If you want traverse your array with iterators of iterators, there's already an easy way to do it:
val a2d = Array.tabulate(4,4)((i,j)=>4*i+j)
a2d.iterator.map(_.iterator)
And if you decide you want a single iterator, you can do that too:
a2d.iterator.flatMap(_.iterator)
If you want to traverse columns even though the array is in row-major order, then you have a little more work to do (which I think is what you were trying to do, but you mixed up your array indices, and maybe some other things):
def iterateColumns(aai: Array[Array[Int]]) = new Iterator[Iterator[Int]] {
private[this] var j = -1
private[this] val shortest = if (aai.length==0) 0 else aai.map(_.length).min
def hasNext = j+1 < shortest
def next = {
j += 1
new Iterator[Int] {
private[this] var i = -1
def hasNext = i+1 < aai.length
def next = {
i += 1
aai(i)(j)
}
}
}
}
Now you can
scala> for (row <- a2d.iterator.map(_.iterator)) println(row.mkString(" "))
0 1 2 3
4 5 6 7
8 9 10 11
12 13 14 15
scala> for (col <- iterateColumns(a2d)) println(col.mkString(" "))
0 4 8 12
1 5 9 13
2 6 10 14
3 7 11 15
(You also ought to be able to do a2d.view.transpose.iterator.map(_.iterator) to avoid making a copy, but unfortunately it doesn't look like this works the way you'd hope in 2.8.1.)

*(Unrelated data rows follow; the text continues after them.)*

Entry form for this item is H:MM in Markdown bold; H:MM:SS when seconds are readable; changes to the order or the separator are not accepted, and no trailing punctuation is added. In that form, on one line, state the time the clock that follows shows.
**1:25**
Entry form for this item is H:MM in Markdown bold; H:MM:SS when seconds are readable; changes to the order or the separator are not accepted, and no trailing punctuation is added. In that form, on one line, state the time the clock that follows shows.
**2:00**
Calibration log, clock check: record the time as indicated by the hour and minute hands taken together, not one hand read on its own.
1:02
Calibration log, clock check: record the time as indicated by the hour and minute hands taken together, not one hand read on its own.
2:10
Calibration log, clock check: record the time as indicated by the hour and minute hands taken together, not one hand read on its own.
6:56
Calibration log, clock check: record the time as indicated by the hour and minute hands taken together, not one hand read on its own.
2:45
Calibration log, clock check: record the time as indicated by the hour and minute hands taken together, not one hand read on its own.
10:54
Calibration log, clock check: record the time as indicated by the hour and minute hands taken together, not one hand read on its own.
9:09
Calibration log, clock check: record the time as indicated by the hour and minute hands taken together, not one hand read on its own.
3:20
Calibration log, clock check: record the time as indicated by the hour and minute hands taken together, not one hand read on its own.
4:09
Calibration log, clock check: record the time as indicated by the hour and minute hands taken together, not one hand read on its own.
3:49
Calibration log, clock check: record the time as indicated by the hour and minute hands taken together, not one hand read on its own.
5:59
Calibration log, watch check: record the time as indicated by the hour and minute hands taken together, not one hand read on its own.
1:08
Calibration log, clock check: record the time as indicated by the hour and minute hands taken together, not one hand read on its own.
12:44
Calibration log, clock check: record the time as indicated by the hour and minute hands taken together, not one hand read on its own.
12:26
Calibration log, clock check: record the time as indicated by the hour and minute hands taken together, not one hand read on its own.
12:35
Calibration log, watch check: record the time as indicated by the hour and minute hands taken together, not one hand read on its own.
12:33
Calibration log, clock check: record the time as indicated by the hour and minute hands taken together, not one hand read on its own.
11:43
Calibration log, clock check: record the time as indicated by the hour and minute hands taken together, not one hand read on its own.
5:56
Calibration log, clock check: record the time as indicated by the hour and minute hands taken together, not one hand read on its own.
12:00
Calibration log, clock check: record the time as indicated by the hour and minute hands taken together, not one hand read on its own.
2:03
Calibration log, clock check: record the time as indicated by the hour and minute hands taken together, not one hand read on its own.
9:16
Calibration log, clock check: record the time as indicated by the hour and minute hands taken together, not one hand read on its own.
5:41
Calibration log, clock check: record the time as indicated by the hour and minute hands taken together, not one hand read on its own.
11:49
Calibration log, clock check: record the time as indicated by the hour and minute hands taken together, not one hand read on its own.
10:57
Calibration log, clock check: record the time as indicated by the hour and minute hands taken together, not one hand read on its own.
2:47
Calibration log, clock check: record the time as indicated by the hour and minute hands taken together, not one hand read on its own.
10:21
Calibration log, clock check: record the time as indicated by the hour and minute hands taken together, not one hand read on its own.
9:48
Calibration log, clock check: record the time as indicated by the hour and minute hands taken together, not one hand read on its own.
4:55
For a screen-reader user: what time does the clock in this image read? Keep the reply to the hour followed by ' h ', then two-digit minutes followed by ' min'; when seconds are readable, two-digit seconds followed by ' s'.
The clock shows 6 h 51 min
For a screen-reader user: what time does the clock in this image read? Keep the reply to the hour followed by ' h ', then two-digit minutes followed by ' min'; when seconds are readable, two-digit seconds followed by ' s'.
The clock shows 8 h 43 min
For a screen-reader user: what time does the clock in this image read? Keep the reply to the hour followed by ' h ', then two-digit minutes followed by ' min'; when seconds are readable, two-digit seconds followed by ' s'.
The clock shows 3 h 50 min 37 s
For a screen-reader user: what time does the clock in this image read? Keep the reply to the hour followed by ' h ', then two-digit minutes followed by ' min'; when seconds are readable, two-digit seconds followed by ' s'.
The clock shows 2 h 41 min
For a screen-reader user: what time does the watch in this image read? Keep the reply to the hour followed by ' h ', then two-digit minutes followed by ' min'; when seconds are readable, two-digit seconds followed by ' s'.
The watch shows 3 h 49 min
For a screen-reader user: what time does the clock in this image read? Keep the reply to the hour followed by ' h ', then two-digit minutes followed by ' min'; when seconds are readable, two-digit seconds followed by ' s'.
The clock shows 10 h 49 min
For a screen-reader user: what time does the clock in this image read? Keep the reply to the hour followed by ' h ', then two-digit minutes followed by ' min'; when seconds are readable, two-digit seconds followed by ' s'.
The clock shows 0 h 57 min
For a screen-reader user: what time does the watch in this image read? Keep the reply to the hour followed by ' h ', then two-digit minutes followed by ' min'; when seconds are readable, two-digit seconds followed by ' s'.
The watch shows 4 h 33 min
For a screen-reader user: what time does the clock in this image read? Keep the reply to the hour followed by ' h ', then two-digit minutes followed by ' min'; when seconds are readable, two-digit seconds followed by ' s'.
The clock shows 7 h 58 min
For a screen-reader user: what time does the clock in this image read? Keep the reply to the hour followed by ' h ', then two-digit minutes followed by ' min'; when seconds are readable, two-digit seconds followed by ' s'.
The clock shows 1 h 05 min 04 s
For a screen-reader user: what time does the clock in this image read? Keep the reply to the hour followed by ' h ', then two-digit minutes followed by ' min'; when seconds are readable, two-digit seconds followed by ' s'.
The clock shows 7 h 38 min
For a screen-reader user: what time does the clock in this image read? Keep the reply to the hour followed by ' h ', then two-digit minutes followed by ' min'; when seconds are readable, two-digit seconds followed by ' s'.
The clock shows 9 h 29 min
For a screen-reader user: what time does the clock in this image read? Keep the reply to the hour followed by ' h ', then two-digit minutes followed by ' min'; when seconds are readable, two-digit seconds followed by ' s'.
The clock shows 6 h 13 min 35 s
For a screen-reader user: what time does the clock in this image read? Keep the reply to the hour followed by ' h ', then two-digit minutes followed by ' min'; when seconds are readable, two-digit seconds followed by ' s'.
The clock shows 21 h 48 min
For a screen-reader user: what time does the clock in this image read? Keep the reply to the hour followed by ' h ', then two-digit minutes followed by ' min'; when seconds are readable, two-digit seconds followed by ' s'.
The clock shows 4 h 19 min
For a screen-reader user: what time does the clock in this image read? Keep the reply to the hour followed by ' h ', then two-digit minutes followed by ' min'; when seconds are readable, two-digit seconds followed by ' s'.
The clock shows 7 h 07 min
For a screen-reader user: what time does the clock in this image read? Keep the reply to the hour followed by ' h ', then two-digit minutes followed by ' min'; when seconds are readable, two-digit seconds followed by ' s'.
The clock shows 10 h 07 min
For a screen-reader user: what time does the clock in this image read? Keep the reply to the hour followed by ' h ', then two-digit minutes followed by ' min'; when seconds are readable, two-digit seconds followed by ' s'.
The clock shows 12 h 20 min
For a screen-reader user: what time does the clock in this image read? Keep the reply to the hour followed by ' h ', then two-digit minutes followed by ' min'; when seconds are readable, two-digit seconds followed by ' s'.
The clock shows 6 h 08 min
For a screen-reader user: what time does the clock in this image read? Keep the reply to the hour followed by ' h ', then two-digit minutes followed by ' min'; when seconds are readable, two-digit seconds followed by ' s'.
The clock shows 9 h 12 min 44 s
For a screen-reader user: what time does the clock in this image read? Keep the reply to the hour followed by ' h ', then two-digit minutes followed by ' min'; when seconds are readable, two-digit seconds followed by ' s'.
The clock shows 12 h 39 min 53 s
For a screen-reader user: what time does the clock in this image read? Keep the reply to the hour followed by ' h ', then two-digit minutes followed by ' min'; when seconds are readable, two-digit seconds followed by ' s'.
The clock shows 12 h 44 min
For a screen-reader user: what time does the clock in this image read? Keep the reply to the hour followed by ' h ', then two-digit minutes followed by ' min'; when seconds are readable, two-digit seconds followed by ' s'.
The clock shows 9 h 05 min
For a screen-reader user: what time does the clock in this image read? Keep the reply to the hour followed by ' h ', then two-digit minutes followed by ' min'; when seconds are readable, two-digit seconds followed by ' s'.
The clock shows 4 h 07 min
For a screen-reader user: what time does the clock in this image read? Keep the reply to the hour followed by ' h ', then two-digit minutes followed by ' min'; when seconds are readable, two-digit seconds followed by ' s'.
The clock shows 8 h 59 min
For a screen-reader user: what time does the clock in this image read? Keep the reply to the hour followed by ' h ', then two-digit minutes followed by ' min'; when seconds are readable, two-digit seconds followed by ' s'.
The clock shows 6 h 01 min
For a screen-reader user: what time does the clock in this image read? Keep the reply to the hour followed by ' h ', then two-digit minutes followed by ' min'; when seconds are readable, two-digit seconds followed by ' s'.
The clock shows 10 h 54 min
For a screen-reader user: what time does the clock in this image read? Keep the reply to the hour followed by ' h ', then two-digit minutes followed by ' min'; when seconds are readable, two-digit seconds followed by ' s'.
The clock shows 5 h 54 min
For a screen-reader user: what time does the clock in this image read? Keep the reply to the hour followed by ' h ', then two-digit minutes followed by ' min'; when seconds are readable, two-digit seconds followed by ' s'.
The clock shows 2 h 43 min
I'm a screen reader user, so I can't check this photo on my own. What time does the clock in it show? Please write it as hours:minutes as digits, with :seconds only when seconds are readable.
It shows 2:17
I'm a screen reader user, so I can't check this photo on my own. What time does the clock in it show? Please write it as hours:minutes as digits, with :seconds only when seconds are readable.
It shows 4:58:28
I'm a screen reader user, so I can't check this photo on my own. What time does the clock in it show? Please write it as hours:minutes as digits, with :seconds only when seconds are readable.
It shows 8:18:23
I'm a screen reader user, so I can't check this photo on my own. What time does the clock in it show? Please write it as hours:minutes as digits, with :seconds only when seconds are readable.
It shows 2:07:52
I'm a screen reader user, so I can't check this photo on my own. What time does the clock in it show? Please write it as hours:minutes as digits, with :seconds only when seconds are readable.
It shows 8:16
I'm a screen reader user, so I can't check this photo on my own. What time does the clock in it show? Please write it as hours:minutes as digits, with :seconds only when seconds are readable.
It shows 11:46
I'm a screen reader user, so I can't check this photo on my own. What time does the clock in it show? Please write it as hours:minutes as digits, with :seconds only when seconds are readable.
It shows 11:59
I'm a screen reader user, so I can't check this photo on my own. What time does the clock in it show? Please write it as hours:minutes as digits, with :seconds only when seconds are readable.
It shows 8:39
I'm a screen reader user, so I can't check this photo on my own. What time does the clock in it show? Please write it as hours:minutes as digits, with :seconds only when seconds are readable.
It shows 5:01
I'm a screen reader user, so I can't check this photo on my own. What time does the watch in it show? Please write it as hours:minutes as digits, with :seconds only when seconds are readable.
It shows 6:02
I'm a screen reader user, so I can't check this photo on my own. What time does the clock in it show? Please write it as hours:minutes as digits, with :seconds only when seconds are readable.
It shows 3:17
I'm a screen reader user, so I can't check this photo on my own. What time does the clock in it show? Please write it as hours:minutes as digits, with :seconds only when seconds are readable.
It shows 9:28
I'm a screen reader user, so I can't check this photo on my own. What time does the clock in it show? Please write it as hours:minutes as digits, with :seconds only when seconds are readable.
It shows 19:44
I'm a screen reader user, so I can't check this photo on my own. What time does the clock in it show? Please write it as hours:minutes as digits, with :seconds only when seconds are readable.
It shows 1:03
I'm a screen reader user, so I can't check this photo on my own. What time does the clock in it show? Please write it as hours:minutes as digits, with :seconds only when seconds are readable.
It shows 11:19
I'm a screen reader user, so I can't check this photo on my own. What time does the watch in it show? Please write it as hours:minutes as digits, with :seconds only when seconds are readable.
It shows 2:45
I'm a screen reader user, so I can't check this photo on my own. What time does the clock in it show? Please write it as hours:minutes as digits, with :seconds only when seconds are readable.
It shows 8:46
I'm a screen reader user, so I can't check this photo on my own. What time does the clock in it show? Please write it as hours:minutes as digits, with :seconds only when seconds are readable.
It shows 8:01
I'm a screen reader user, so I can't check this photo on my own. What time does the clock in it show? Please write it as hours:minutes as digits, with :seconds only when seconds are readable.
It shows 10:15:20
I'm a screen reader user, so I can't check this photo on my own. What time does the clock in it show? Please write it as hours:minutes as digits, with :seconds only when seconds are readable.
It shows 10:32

If you want to do it handmade in an imperative style:
def rowsTest() {
val array = Array(
Array(9, 11, 4, 89),
Array(7, 62, 34, 2),
Array(3, 4, 5, 12),
Array(13, 4, 5, 12),
Array(3, 24, 5, 12),
Array(3, 4, 35, 12)
)
def rows: Iterator[Iterator[Int]] = {
new Iterator[Iterator[Int]] {
private var rowIndex = 0
def hasNext: Boolean = rowIndex < 6
def next: Iterator[Int] = {
// fix row index for inner iterator
val rowIdx = rowIndex
val rowIterator = new Iterator[Int] {
private var columnIndex = 0
def next: Int = {
// swap indices!!!
val p = array(rowIdx)(columnIndex)
columnIndex += 1
println("ColIndex = " + columnIndex.toString)
p
}
def hasNext: Boolean = columnIndex < 4
}
rowIndex += 1
println("RowIndex = " + rowIndex.toString)
rowIterator
}
}
}
for (row <- rows; elem <- row)
println(elem)
}
but the
val rows: Iterator[Iterator[Int]] = array.iterator.map(_.iterator)
of ziggystar is still better because its work with non rectangular 2D-arrays too and is more consice and "scalaish".